**Assignment**
Among the entries below, find the line with "left shoulder: (315, 96)", then quote it and each following line up to and including the line with "left hip: (397, 50)", and nothing else.

-=-=-

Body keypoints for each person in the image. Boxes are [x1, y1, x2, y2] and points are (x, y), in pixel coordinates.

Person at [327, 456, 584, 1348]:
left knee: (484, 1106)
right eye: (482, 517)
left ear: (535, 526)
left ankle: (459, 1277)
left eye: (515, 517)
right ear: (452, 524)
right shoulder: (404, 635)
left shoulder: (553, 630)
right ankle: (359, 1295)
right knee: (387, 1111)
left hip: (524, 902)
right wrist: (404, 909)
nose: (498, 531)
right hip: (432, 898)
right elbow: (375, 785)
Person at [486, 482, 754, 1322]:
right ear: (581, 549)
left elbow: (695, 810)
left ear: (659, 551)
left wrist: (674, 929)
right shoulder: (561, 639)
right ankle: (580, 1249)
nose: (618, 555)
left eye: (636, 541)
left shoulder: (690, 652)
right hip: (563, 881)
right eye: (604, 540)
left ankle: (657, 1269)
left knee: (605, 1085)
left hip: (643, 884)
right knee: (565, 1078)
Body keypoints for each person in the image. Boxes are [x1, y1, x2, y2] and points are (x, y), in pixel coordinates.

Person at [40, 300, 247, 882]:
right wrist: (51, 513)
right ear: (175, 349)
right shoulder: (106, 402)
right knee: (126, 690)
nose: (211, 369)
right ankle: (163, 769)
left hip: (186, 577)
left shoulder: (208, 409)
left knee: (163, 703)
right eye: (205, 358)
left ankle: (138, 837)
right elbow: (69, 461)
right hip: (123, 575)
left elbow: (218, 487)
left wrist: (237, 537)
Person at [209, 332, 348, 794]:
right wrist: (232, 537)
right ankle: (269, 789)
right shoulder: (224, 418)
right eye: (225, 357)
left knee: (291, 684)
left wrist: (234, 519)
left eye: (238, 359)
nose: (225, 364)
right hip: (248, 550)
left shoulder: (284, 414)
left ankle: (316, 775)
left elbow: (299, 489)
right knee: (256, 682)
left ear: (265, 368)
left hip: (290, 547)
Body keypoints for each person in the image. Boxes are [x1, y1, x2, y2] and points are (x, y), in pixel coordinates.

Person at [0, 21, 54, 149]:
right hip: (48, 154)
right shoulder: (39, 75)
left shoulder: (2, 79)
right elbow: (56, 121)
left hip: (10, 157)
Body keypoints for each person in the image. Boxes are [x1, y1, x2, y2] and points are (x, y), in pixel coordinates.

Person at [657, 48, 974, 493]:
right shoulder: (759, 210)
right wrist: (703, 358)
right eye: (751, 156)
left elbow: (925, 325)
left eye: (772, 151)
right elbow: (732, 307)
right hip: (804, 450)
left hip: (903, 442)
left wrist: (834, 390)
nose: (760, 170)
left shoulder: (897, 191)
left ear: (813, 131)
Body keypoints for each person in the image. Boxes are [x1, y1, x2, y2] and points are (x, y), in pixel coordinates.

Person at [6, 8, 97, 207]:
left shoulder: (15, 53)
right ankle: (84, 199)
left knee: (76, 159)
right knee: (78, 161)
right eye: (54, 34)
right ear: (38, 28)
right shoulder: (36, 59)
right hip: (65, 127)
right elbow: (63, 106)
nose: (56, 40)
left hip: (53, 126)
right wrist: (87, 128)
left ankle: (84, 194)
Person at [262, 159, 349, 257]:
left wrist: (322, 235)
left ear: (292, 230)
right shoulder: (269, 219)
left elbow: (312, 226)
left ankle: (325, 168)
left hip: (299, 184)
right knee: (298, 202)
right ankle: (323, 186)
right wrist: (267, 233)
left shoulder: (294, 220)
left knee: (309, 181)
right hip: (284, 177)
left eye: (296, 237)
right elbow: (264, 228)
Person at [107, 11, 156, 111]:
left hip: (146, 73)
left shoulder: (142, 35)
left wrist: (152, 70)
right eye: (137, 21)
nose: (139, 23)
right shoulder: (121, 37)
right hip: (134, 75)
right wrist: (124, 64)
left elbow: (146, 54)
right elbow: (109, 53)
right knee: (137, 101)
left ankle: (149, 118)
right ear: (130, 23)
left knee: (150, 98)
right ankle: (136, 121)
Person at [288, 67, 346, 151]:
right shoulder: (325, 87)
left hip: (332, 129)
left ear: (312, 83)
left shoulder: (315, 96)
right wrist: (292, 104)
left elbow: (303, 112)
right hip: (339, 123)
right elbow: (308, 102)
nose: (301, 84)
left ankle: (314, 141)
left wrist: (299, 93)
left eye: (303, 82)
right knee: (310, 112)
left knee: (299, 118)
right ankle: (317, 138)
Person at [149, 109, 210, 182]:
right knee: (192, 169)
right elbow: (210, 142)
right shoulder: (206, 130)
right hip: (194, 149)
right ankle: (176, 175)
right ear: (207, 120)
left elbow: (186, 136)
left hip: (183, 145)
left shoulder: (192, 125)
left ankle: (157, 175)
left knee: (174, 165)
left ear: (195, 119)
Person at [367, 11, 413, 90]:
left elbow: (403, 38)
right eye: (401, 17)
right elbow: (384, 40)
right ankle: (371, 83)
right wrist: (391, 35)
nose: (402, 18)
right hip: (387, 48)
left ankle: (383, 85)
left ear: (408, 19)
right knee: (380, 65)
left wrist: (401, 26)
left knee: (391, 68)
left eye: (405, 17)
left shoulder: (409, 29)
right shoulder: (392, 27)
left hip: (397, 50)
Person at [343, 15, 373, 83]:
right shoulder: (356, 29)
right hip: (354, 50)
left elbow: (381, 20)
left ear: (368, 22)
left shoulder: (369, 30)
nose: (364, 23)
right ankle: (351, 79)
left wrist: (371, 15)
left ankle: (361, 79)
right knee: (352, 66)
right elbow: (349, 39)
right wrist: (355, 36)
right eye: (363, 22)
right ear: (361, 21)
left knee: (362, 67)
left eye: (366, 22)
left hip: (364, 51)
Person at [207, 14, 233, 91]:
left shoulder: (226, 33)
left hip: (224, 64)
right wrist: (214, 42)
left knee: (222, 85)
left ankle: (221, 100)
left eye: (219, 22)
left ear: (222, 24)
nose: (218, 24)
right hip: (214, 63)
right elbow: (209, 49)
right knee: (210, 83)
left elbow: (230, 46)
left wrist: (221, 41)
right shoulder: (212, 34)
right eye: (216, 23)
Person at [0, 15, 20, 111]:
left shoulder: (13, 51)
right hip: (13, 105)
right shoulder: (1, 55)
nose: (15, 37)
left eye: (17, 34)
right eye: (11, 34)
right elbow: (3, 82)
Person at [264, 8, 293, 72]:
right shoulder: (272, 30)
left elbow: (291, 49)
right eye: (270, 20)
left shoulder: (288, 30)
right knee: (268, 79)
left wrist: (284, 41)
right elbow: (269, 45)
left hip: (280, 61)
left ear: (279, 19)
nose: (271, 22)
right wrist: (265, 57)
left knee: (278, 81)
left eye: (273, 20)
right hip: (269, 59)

-=-=-

**Exercise output**
left shoulder: (315, 96)
right wrist: (292, 104)
left elbow: (303, 112)
right hip: (339, 123)
right elbow: (308, 102)
nose: (301, 84)
left ankle: (314, 141)
left wrist: (299, 93)
left eye: (303, 82)
right knee: (310, 112)
left knee: (299, 118)
right ankle: (317, 138)
Person at [149, 109, 210, 182]:
right knee: (192, 169)
right elbow: (210, 142)
right shoulder: (206, 130)
right hip: (194, 149)
right ankle: (176, 175)
right ear: (207, 120)
left elbow: (186, 136)
left hip: (183, 145)
left shoulder: (192, 125)
left ankle: (157, 175)
left knee: (174, 165)
left ear: (195, 119)
Person at [367, 11, 413, 90]:
left elbow: (403, 38)
right eye: (401, 17)
right elbow: (384, 40)
right ankle: (371, 83)
right wrist: (391, 35)
nose: (402, 18)
right hip: (387, 48)
left ankle: (383, 85)
left ear: (408, 19)
right knee: (380, 65)
left wrist: (401, 26)
left knee: (391, 68)
left eye: (405, 17)
left shoulder: (409, 29)
right shoulder: (392, 27)
left hip: (397, 50)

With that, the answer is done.